=== Material to process ===

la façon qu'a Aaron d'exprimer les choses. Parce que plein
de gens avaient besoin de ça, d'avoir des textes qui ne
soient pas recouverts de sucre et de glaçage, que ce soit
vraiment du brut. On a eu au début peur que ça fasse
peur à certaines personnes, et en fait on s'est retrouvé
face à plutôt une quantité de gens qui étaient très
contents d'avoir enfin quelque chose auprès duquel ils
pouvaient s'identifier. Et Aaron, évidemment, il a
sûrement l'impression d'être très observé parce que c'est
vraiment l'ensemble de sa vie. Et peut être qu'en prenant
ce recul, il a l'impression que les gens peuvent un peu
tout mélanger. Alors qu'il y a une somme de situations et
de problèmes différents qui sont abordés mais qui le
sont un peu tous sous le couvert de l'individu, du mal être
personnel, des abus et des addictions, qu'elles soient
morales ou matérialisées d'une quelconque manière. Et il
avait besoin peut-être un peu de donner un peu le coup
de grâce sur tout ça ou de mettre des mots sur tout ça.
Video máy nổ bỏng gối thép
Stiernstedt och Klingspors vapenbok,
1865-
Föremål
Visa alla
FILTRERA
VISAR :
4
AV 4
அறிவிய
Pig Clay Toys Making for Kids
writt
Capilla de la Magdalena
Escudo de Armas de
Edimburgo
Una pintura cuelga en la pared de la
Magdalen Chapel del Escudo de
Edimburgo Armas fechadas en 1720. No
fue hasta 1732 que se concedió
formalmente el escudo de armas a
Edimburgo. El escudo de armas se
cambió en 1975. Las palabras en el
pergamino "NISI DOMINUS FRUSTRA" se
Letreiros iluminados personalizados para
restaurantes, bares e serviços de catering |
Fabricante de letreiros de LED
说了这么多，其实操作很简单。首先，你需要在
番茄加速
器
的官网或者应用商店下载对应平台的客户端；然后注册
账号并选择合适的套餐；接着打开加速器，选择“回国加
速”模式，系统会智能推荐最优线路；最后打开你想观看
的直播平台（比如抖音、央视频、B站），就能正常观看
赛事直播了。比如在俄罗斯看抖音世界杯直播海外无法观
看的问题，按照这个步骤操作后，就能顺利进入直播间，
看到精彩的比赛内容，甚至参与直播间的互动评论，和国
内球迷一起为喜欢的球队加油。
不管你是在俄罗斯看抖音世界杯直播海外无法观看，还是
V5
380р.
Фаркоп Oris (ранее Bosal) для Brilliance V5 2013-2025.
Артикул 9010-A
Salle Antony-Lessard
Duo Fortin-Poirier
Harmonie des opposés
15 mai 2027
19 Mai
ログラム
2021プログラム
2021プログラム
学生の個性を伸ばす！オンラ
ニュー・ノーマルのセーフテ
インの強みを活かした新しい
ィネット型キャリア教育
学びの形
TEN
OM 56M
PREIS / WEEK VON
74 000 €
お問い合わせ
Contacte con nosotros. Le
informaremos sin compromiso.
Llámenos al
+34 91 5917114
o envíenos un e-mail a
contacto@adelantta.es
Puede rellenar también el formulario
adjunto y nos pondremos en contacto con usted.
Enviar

=== Activity ===
Output the entire listing exactly, including each line.

=== Answer for the task ===
la façon qu'a Aaron d'exprimer les choses. Parce que plein
de gens avaient besoin de ça, d'avoir des textes qui ne
soient pas recouverts de sucre et de glaçage, que ce soit
vraiment du brut. On a eu au début peur que ça fasse
peur à certaines personnes, et en fait on s'est retrouvé
face à plutôt une quantité de gens qui étaient très
contents d'avoir enfin quelque chose auprès duquel ils
pouvaient s'identifier. Et Aaron, évidemment, il a
sûrement l'impression d'être très observé parce que c'est
vraiment l'ensemble de sa vie. Et peut être qu'en prenant
ce recul, il a l'impression que les gens peuvent un peu
tout mélanger. Alors qu'il y a une somme de situations et
de problèmes différents qui sont abordés mais qui le
sont un peu tous sous le couvert de l'individu, du mal être
personnel, des abus et des addictions, qu'elles soient
morales ou matérialisées d'une quelconque manière. Et il
avait besoin peut-être un peu de donner un peu le coup
de grâce sur tout ça ou de mettre des mots sur tout ça.
Video máy nổ bỏng gối thép
Stiernstedt och Klingspors vapenbok,
1865-
Föremål
Visa alla
FILTRERA
VISAR :
4
AV 4
அறிவிய
Pig Clay Toys Making for Kids
writt
Capilla de la Magdalena
Escudo de Armas de
Edimburgo
Una pintura cuelga en la pared de la
Magdalen Chapel del Escudo de
Edimburgo Armas fechadas en 1720. No
fue hasta 1732 que se concedió
formalmente el escudo de armas a
Edimburgo. El escudo de armas se
cambió en 1975. Las palabras en el
pergamino "NISI DOMINUS FRUSTRA" se
Letreiros iluminados personalizados para
restaurantes, bares e serviços de catering |
Fabricante de letreiros de LED
说了这么多，其实操作很简单。首先，你需要在
番茄加速
器
的官网或者应用商店下载对应平台的客户端；然后注册
账号并选择合适的套餐；接着打开加速器，选择“回国加
速”模式，系统会智能推荐最优线路；最后打开你想观看
的直播平台（比如抖音、央视频、B站），就能正常观看
赛事直播了。比如在俄罗斯看抖音世界杯直播海外无法观
看的问题，按照这个步骤操作后，就能顺利进入直播间，
看到精彩的比赛内容，甚至参与直播间的互动评论，和国
内球迷一起为喜欢的球队加油。
不管你是在俄罗斯看抖音世界杯直播海外无法观看，还是
V5
380р.
Фаркоп Oris (ранее Bosal) для Brilliance V5 2013-2025.
Артикул 9010-A
Salle Antony-Lessard
Duo Fortin-Poirier
Harmonie des opposés
15 mai 2027
19 Mai
ログラム
2021プログラム
2021プログラム
学生の個性を伸ばす！オンラ
ニュー・ノーマルのセーフテ
インの強みを活かした新しい
ィネット型キャリア教育
学びの形
TEN
OM 56M
PREIS / WEEK VON
74 000 €
お問い合わせ
Contacte con nosotros. Le
informaremos sin compromiso.
Llámenos al
+34 91 5917114
o envíenos un e-mail a
contacto@adelantta.es
Puede rellenar también el formulario
adjunto y nos pondremos en contacto con usted.
Enviar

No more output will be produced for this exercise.